Accuracy, fairness as important as freedom of media: British media expert


ISLAMABAD, Nov 10 (APP):The international media regulation expert and former head of standards at British regulator OfCom Chris Banatvala Friday said fairness , accuracy and impartiality were as important as freedom of media.
He was talking to electronic media journalists at an interactive session organized by Pakistan Electronic Media Regulatory Authority (PEMRA) at its headquarters here.
He said media had to see how it was handling sensitive information without compromising freedom of media.
The expert said OfCom wanted to learn from experiences of Pakistani regulator and media organizations.
The broadcasters should be free of commercial and political influences, he added.
Discussing the issue of independence of PEMRA, he said a statutory body like PEMRA was answerable to the Parliament.
He said Pakistani mobile and telecommunication sector was growing fast, providing multiple platforms to people for accessing news.
He said freedom was subjected to certain qualifications all over the world, adding freedom should be always exercised with responsibility.
Banatvala said nor media could make unsubstantiated allegations without providing any proof nor it could infringe privacy of citizens.
Airing allegations without proof was a breach of code of conduct, he remarked.
He said in UK, it was illegal to incite and express hatred, adding a broadcaster could not express his own views or a political party could not own a broadcasting station in his country.
To a question from a television anchor, he said in UK, broadcasters had the freedom to criticize judiciary, military and Parliament but the criticism should be based on evidence and not mere allegations.
“Either media can reflect on society or it can lead.

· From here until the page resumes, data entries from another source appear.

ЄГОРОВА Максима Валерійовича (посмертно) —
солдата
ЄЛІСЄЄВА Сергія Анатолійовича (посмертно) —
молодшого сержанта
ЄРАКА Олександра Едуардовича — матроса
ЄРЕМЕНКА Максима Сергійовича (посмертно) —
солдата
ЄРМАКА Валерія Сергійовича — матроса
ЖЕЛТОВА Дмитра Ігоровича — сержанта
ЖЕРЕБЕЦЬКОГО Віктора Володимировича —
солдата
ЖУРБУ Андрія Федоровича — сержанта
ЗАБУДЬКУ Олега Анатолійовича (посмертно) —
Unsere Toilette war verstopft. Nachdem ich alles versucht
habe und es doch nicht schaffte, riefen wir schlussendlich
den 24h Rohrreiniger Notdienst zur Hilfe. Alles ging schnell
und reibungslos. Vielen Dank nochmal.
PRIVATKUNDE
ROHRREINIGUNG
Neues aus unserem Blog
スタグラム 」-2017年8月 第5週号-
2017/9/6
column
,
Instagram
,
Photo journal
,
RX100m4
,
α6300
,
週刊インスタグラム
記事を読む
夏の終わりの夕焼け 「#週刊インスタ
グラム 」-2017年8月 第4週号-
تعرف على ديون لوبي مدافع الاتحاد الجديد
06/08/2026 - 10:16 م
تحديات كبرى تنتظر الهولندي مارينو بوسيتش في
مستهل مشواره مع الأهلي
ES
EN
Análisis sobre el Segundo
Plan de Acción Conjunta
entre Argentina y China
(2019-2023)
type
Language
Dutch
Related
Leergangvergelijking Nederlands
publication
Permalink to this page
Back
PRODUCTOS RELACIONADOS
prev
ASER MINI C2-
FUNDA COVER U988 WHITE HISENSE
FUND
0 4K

It is a choice available to it”
He said in Britain when reputation of a broadcaster suffered, its finances also suffered, adding PEMRA Act was a good starting point for regulation of media.
He said in a particular year, Ofcom received 20,000 complaints, and in 300 cases, broadcasters were found to be in violation of rules while ten of them were fined.
He said the judiciary in UK could not give deadlines to OfCom about complaints received by it.
Chairman PEMRA Absar Alam said 500 cases of stay orders against PEMRA decisions, were pending in the courts.
He agreed that PEMRA should do more due diligence while granting broadcasting licenses.
He concurred that PEMRA should create an index so that the public could judge the credibility and fairness of broadcasters.
Some anchorpersons expressed their concern over some media outlets which were operating without any apparent revenue from advertisements and had unknown sources for funding.
Chairman PEMRA pointed out that Pakistan television channels operating abroad follow laws of those countries, adding the channels should also respect the Pakistani laws.
The participants agreed that there was a need to amend laws of PEMRA.